The effective utilisation of staff time is crucial to school performance: secondary schools spend on average 70 per cent of their budget on staff. These budgets will be under increasing pressure over the next five years. Rising costs, diminishing government funds and growing pupil numbers mean schools will have to find more efficient ways to manage the workforce. Rather than creating new working groups to address the problem, the Government should investigate whether there are already successful strategies within the school system.
Academy chains offer a potential solution to the workload challenge. Research published by Reform and authored by Parthenon-EY suggests that school chains can make savings of between 5 and 8 per cent in a school’s total budget, allowing schools to reinvest to develop best practice teaching and management. Yet more research is needed to understand how different chains’ strategies help save money and utilise staff effectively.
The National Audit Office (NAO) has recognised this knowledge gap and recommended that the Government does “more to identify the characteristics of an effective sponsor”. A report it published last year highlighted that the Department for Education (DfE) does not collect information on chains’ school improvement activities unless it has concerns about the performance of their schools.

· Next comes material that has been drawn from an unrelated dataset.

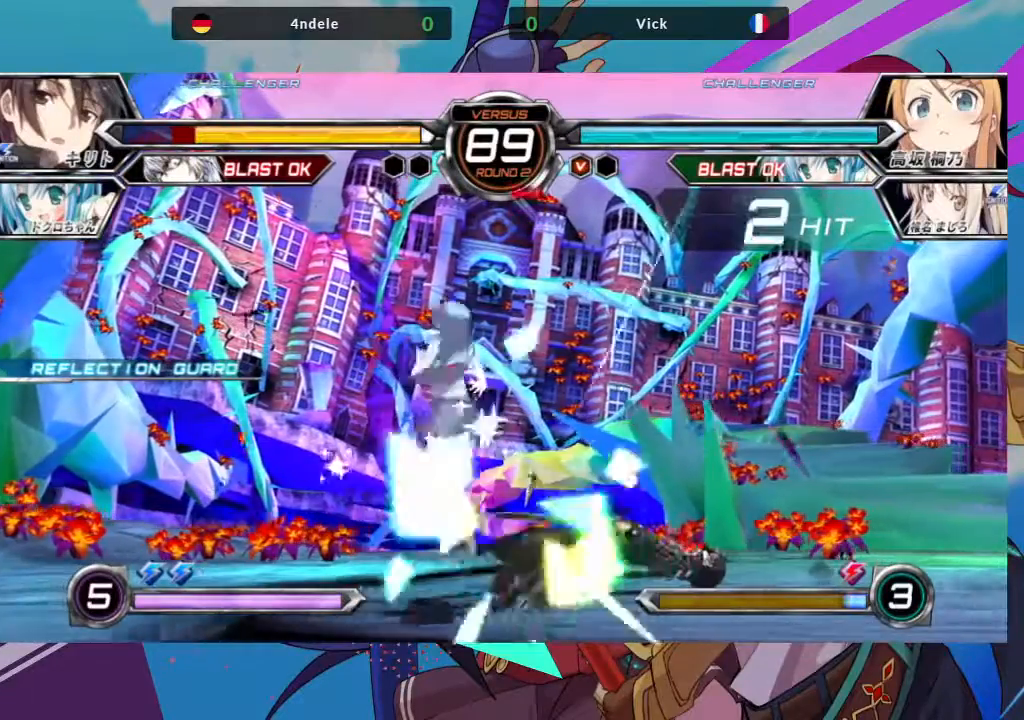
{"dt_ms": 500, "buttons": ["SQUARE"], "left_stick": "down-left", "events": [[317, "left_stick", "down-left"], [500, "SQUARE", "down"]]}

An internal DfE review of academy chains in April 2014 identified 12 sponsors that it considered to be “system leaders”. Yet the review was unable to find a “clear relationship” between the sponsors’ performance and their strategies. Even if it had found some relationship, it is likely that the size of this sample was too small to draw any meaningful conclusions.
Despite the dearth of data on strategies that improve schools’ efficiency, there is a growing body of evidence on the wide variation in pupils’ outcomes across school chains. Research by the Sutton Trust published last week analysed the attainment of disadvantaged pupils in 34 sponsored academy chains between 2012 and 2014. The results show that the most effective chains improved performance among disadvantaged pupils by 12 per cent and the least effective reduced performance by 18 per cent.
The authors concluded that the extent of variation “clearly reflects the effectiveness of the strategies of the chain” but were unable to conclusively identify the reasons for the disparity in performance. They speculate that it might relate to “the previous history of the schools in the chain, how long they had been academies, attainment in their predecessor schools, or other factors”.
Little is known about strategies for both improving performance and controlling costs within schools. Yet it is clear that some chains run more efficiently than others. Nicky Morgan has already committed to creating more academies through the conversion of ‘failing’ and ‘coasting’ schools. The answer to unnecessary teacher workload may already lie there.